> _Excerpt provided_
•••••

An article published this month in The Journal of Nuclear Medicine makes the case that the nature of radiation exposure is fundamentally misunderstood.
The confusion goes back at least as far as Hermann Muller's 1946 Nobel Lecture, in which he claimed, “all radiation is harmful, regardless of how low the dose and dose rate.” This way of thinking is known as the linear no-threshold hypothesis (LNTH) and this isn't the first time it's come under fire.
Study author, Jeffry A. Siegel — who is the president and CEO of Nuclear Physics Enterprises, an international nuclear physics consulting firm specializing in clinical trial design for radionuclide therapy agents, regulatory issues, quantitative diagnostic imaging acquisition and analysis, and radiation dosimetry — makes the case that Muller's argument is scientifically invalid.
Although it has repeatedly been shown that the dose-response relationship may reasonably be considered to be linear down to a certain threshold, (i.e. "half as much is half as bad") Siegel and the other authors argue, at a certain point this relationship changes.
"Credible evidence of imaging-related low-dose (<100 mGy) carcinogenic risk is nonexistent; it is a hypothetical risk derived from the demonstrably false LNTH," they wrote. "On the contrary, low-dose radiation does not cause, but more likely helps prevent, cancer."
Some evidence toward the possible benefits of very low radiation dose exposure was published in 2015 in PLOS ONE, where researchers showed that exposing fruit flies to radiation could actually make them live longer.

•••••

Dataset excerpts
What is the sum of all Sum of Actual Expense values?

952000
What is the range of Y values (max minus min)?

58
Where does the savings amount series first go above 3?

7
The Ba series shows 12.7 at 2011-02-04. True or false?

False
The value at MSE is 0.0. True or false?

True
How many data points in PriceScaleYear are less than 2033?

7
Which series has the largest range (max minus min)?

•••••

> _Problem to solve_
In the radiation exposure excerpt, why do Siegel and the other authors call the carcinogenic risk of imaging-related low-dose radiation hypothetical?

> _Task solution_
They say credible evidence of that risk at low doses (<100 mGy) is nonexistent. The risk is derived from the linear no-threshold hypothesis, which they call demonstrably false.